[Excerpted data — start]

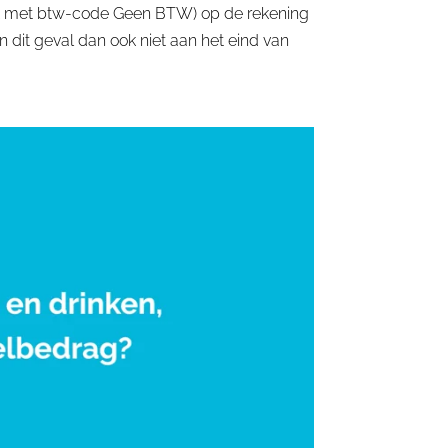
ook met btw-code Geen BTW) op de rekening
n dit geval dan ook niet aan het eind van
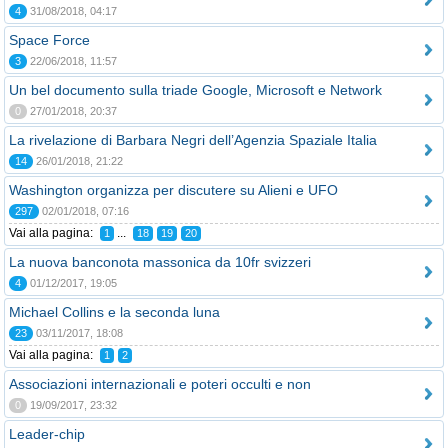
4
31/08/2018, 04:17
Space Force
3
22/06/2018, 11:57
Un bel documento sulla triade Google, Microsoft e Network
0
27/01/2018, 20:37
La rivelazione di Barbara Negri dell’Agenzia Spaziale Italia
14
26/01/2018, 21:22
Washington organizza per discutere su Alieni e UFO
297
02/01/2018, 07:16
Vai alla pagina:
...
1
18
19
20
La nuova banconota massonica da 10fr svizzeri
4
01/12/2017, 19:05
Michael Collins e la seconda luna
23
03/11/2017, 18:08
Vai alla pagina:
1
2
Associazioni internazionali e poteri occulti e non
0
19/09/2017, 23:32
Leader-chip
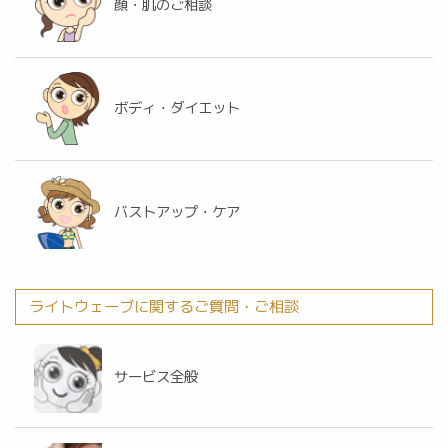
顔・肌のご相談
ボディ・ダイエット
バストアップ・ケア
ライトウェーブに関するご質問・ご相談
サービス全般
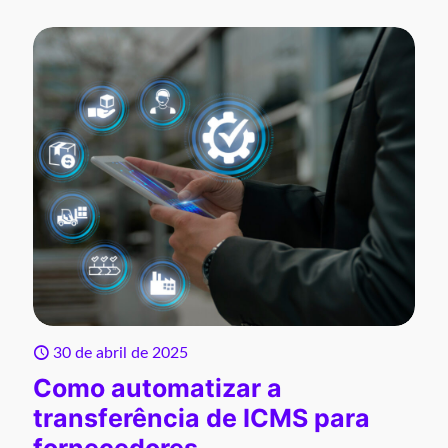
30 de abril de 2025
Como automatizar a
transferência de ICMS para
fornecedores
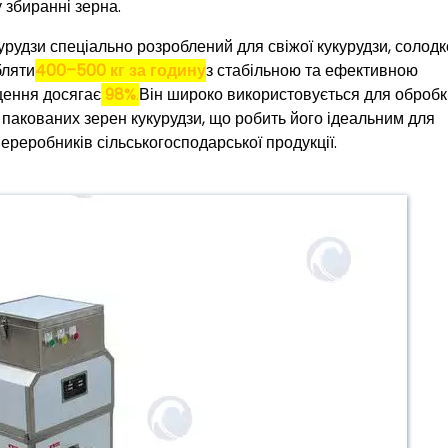
 збиранні зерна.
рудзи спеціально розроблений для свіжої кукурудзи, солодк
бляти
400–500 кг за годину
з стабільною та ефективною
щення досягає
98%
.
Він широко використовується для обробк
 пакованих зерен кукурудзи, що робить його ідеальним для
ереробників сільськогосподарської продукції.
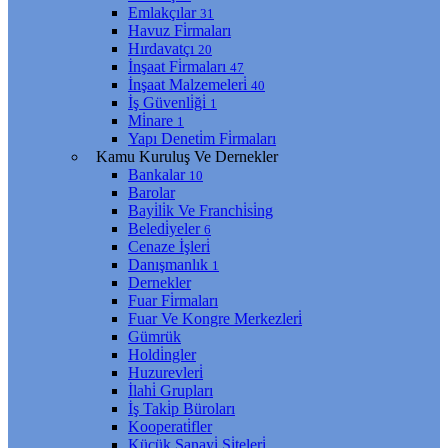
Emlakçılar
31
Havuz Fi̇rmaları
Hırdavatçı
20
İnşaat Fi̇rmaları
47
İnşaat Malzemeleri̇
40
İş Güvenli̇ği̇
1
Mi̇nare
1
Yapı Deneti̇m Fi̇rmaları
Kamu Kuruluş Ve Dernekler
Bankalar
10
Barolar
Bayi̇li̇k Ve Franchi̇si̇ng
Beledi̇yeler
6
Cenaze İşleri̇
Danışmanlık
1
Dernekler
Fuar Fi̇rmaları
Fuar Ve Kongre Merkezleri̇
Gümrük
Holdi̇ngler
Huzurevleri̇
İlahi̇ Grupları
İş Taki̇p Büroları
Kooperati̇fler
Küçük Sanayi̇ Si̇teleri̇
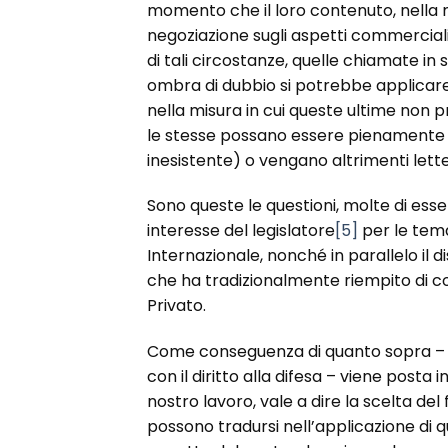
momento che il loro contenuto, nella 
negoziazione sugli aspetti commerciali
di tali circostanze, quelle chiamate in
ombra di dubbio si potrebbe applicare a
nella misura in cui queste ultime non pr
le stesse possano essere pienamente e
inesistente) o vengano altrimenti let
Sono queste le questioni, molte di ess
interesse del legislatore
[5]
per le tema
Internazionale, nonché in parallelo il 
che ha tradizionalmente riempito di co
Privato.
Come conseguenza di quanto sopra – tra
con il diritto alla difesa – viene posta
nostro lavoro, vale a dire la scelta d
possono tradursi nell’applicazione di q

[Excerpted data — finish]

# What you will do
Find how many lines in the preceding listing contain the word "кукурудзи", and answer with that number only.

# Solution below
2